Lloyd Morrisett -- co-creator of the beloved, long-running children's educational television series Sesame Street -- has passed away. He was 93 years old.Sesame Workshop confirmed Morrisett's passing in a post to social media. "Sesame Workshop mourns the passing of our esteemed and beloved co-founder Lloyd N. Morrisett, PhD, who died at the age of 93," the company wrote. Morrisett's cause of death has not been publicly revealed.

"A Lifetime Honorary Trustee, Lloyd leaves an outsized and indelible legacy among generations of children the world over, with Sesame Street only the most visible tribute to a lifetime of good work and lasting impact," Sesame Workshop's official statement continues. "A wise, thoughtful, and above all kind leader of the Workshop for decades, Lloyd was fascinated by the power of technology and constantly thinking about new ways it could be used to educate."

According to Sesame Workshop, Joan Ganz Cooney -- Morrisett's co-founder -- said the following: "Without Lloyd Morrisett, there would be no Sesame Street. It was he who first came up with the notion of using television to teach preschoolers basic skills, such as letters and numbers. He was a trusted partner and loyal friend to me for over fifty years, and he will be sorely missed."

Lloyd N. Morrisett Jr. was born in Oklahoma City, Oklahoma on Nov. 2, 1929. He graduated from Oberlin College with a B.A. in philosophy in 1951 before going on to receive a Ph.D. in experimental psychology from Yale University. In 1956, Morrisett began teaching at the School of Education at the University of California at Berkeley, though was initially unimpressed with academic life. He then worked at the Social Science Research Council from 1958 to 1959. This led Morrisett to the Carnegie Corporation, where he developed a specialty in early education.
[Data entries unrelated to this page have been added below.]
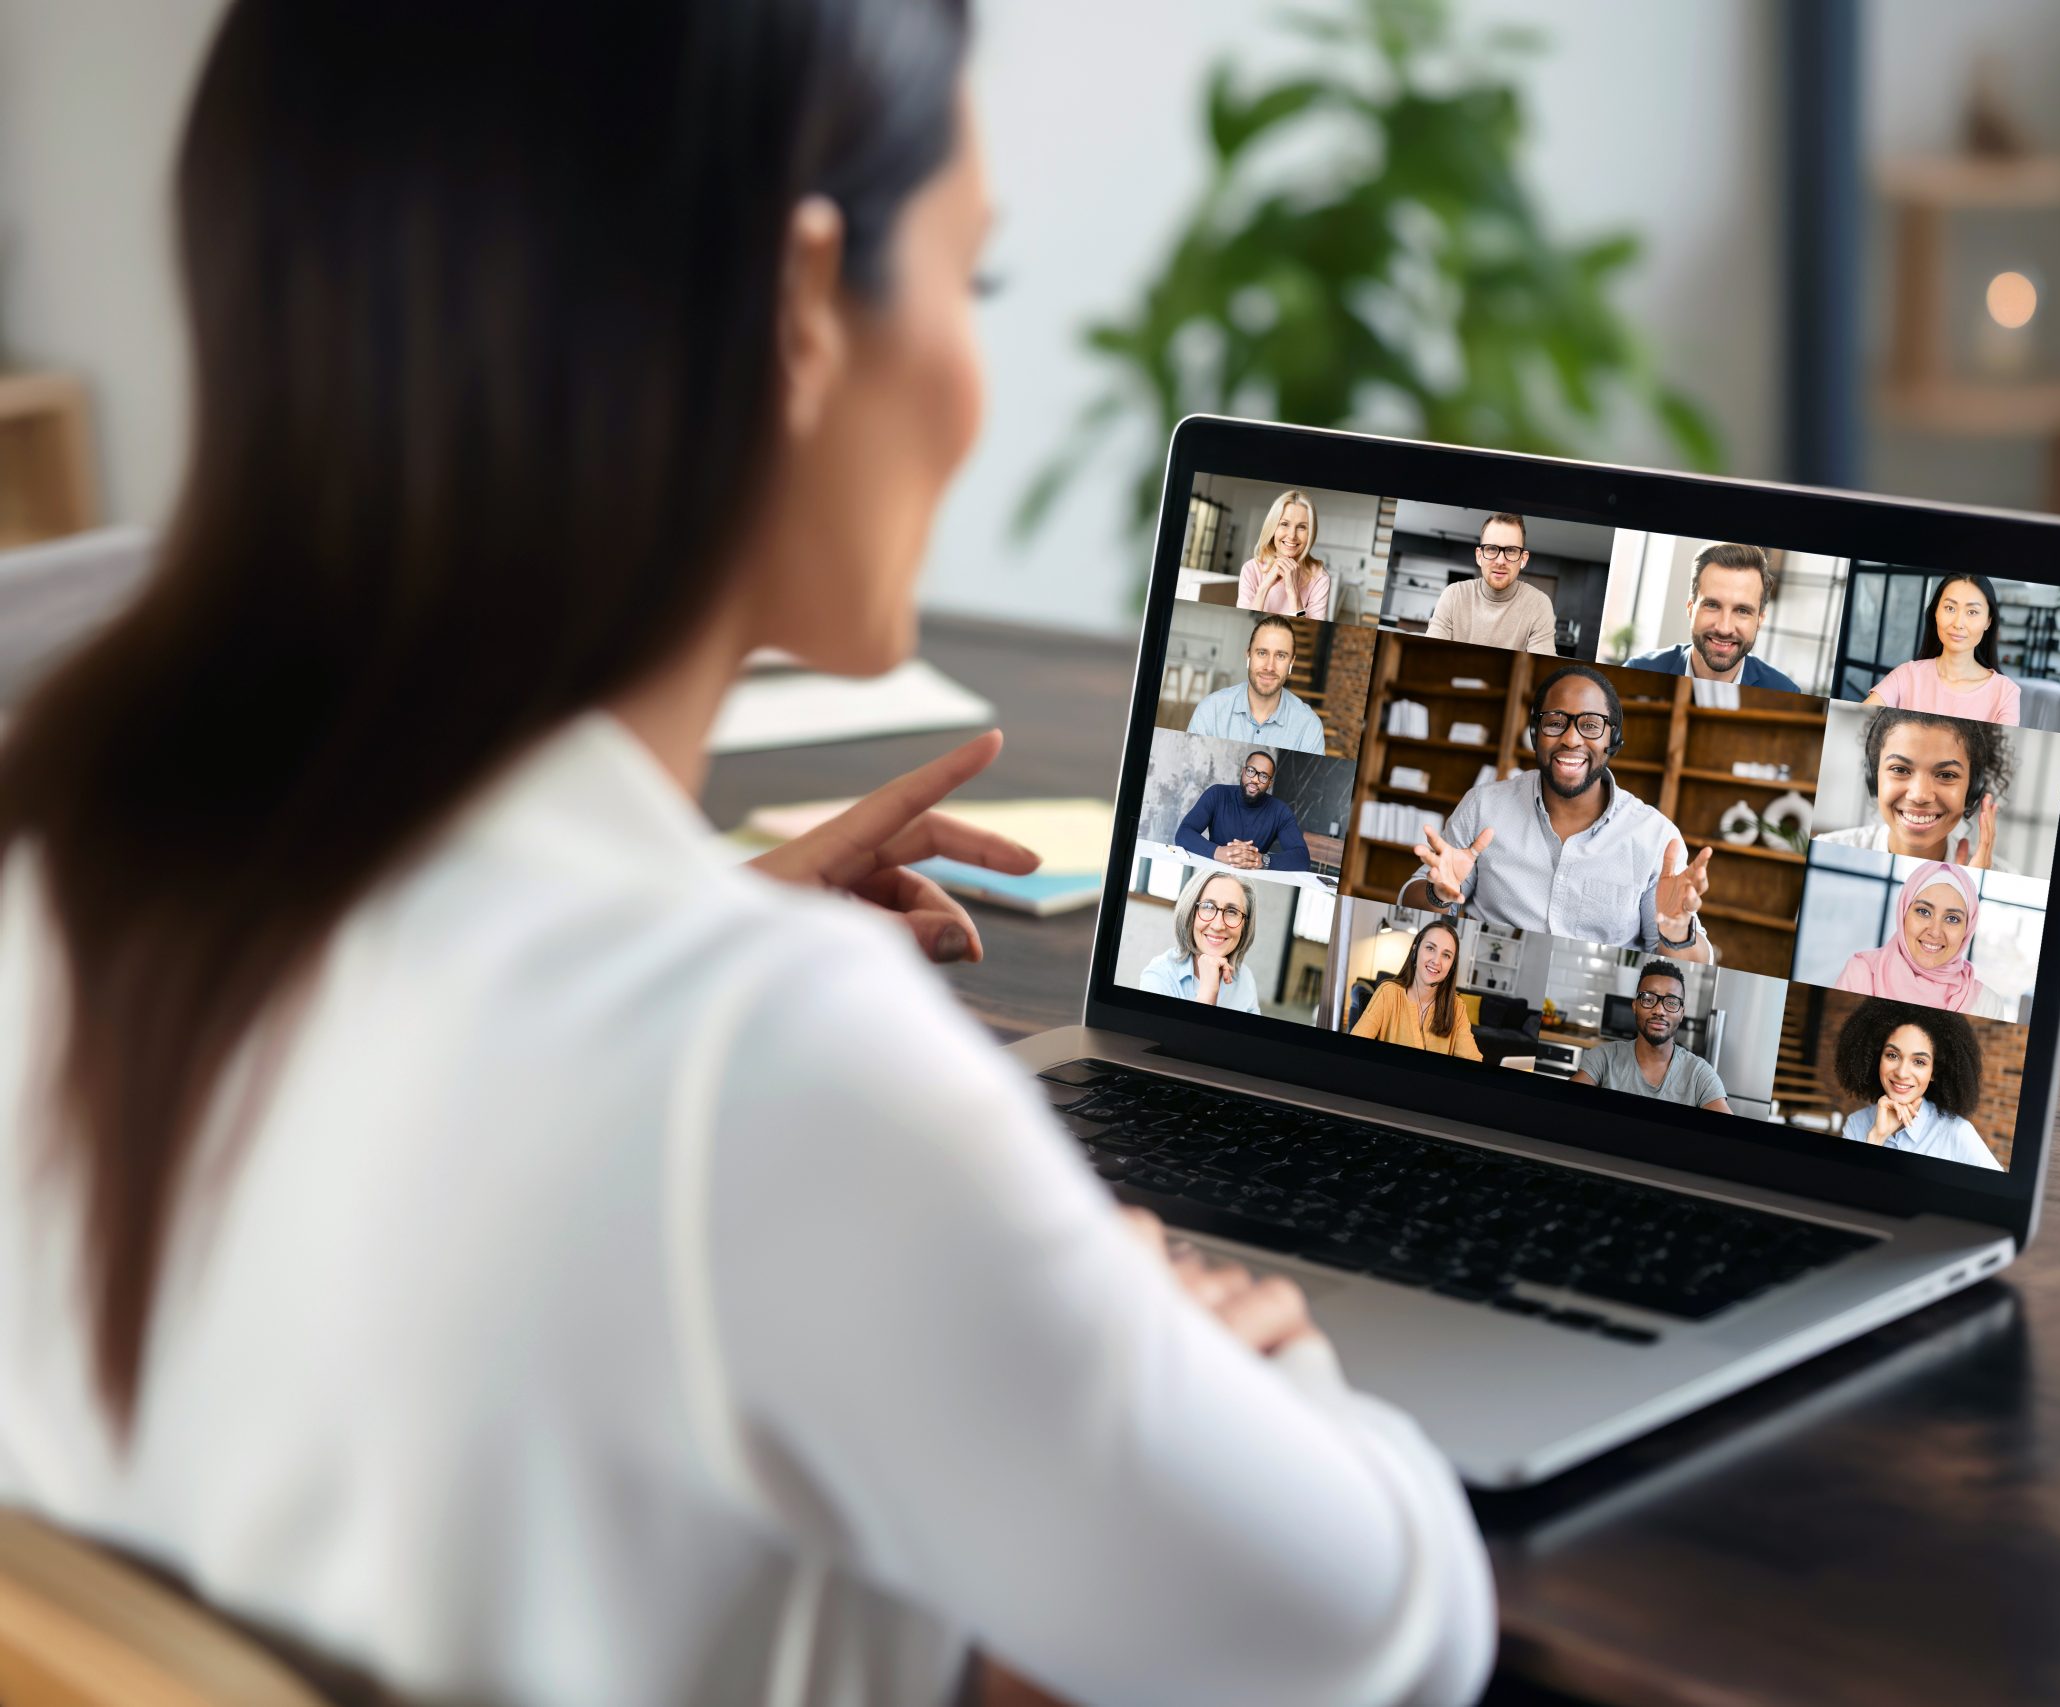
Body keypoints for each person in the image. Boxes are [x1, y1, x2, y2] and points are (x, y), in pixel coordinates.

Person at [0, 6, 1495, 1705]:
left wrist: (669, 942)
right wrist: (1247, 1352)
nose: (973, 386)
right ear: (797, 306)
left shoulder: (69, 870)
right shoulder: (764, 1073)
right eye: (973, 283)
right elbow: (1387, 1637)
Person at [1404, 665, 1716, 963]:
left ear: (1613, 739)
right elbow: (1412, 903)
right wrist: (1437, 894)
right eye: (1555, 722)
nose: (1571, 738)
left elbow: (1691, 963)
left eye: (1590, 725)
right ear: (1535, 732)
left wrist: (1678, 934)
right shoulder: (1482, 806)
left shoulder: (1657, 838)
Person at [1816, 706, 2013, 870]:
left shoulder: (2003, 875)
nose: (1920, 795)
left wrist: (1972, 889)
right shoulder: (1824, 853)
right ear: (1873, 777)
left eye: (1946, 775)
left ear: (1973, 789)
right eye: (1900, 769)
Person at [1832, 1000, 2001, 1168]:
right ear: (1877, 1057)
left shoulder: (1957, 1133)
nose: (1902, 1073)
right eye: (1892, 1055)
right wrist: (1876, 1138)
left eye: (1919, 1061)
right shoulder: (1857, 1125)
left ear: (1934, 1071)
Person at [1621, 543, 1802, 692]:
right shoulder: (1635, 672)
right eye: (1712, 605)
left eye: (1742, 611)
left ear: (1760, 619)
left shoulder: (1787, 691)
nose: (1724, 628)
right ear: (1691, 608)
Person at [1834, 861, 2002, 1017]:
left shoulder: (1986, 1004)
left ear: (1968, 928)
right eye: (1923, 911)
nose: (1935, 932)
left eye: (1952, 918)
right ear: (1903, 913)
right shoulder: (1861, 971)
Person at [1570, 963, 1734, 1111]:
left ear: (1682, 1013)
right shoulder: (1603, 1058)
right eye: (1648, 999)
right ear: (1635, 1006)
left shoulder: (1700, 1074)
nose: (1659, 1010)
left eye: (1671, 1002)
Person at [1864, 574, 2022, 726]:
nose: (1958, 623)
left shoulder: (2006, 694)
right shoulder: (1907, 675)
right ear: (1936, 613)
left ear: (1988, 621)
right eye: (1950, 608)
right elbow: (1856, 722)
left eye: (1972, 612)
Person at [1185, 612, 1328, 753]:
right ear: (1248, 655)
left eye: (1280, 656)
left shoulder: (1309, 727)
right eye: (1262, 653)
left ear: (1291, 662)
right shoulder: (1211, 710)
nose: (1270, 667)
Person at [1425, 512, 1556, 654]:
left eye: (1511, 550)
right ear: (1479, 556)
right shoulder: (1454, 595)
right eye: (1492, 549)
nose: (1500, 561)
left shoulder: (1539, 605)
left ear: (1523, 559)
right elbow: (1430, 655)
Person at [1137, 867, 1265, 1013]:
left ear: (1245, 925)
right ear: (1190, 912)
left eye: (1232, 911)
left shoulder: (1245, 978)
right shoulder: (1159, 976)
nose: (1218, 925)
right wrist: (1207, 994)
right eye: (1208, 906)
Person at [1350, 919, 1482, 1059]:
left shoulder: (1457, 1008)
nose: (1436, 961)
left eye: (1446, 955)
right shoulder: (1388, 993)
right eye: (1430, 948)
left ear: (1452, 966)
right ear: (1415, 951)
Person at [1173, 748, 1310, 873]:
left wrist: (1261, 860)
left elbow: (1302, 859)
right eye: (1251, 771)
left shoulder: (1280, 812)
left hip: (1253, 879)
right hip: (1212, 872)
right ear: (1243, 771)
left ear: (1270, 783)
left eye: (1263, 776)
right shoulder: (1217, 794)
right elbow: (1183, 834)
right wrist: (1219, 852)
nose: (1255, 780)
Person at [1235, 488, 1332, 619]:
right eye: (1284, 524)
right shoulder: (1250, 569)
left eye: (1302, 527)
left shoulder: (1320, 579)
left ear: (1311, 533)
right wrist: (1264, 587)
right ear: (1273, 527)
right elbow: (1245, 620)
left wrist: (1293, 592)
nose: (1292, 536)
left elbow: (1302, 632)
The spark for what would become Sesame Street came in December 1965, when Morrisett noticed something while his three-year-old daughter, Sarah, was sitting in front of the television, waiting for her morning cartoons to start. "Sarah Morrisett had memorized an entire repertoire of TV jingles," Michael Davis wrote in his 2008 book Street Gang: The Complete History of Sesame Street (which was later adapted into the 2021 documentary Street Gang: How We Got to Sesame Street). "It is not too far a stretch to say that Sarah's mastery of jingles led to a central hypothesis of the great experiment that we know as Sesame Street: if television could successfully teach the words and music to advertisements, couldn't it teach children more substantive material by co-opting the very elements that made ads so effective?"

Morrisett presented his hypothesis to the aforementioned Cooney -- a TV writer and producer -- at a dinner party at her apartment in February 1966. Cooney agreed to hear Morrisett out further, with the two going on to form the Children's Television Workshop -- now known as Sesame Workshop -- in 1968. Starring the Muppet characters created by the late, great Jim Henson, Cooney and Morrisett's Sesame Street premiered in 1969. The educational children's series is still ongoing to this very day, with well over 4,000 episodes under its belt. As of 2021, the show has won 222 Emmy Awards, as well as 11 Grammy Awards. In 2019, Cooney and Morrisett also received Kennedy Center Honors for their work on Sesame Street, marking the first time a TV show had been honored at the event.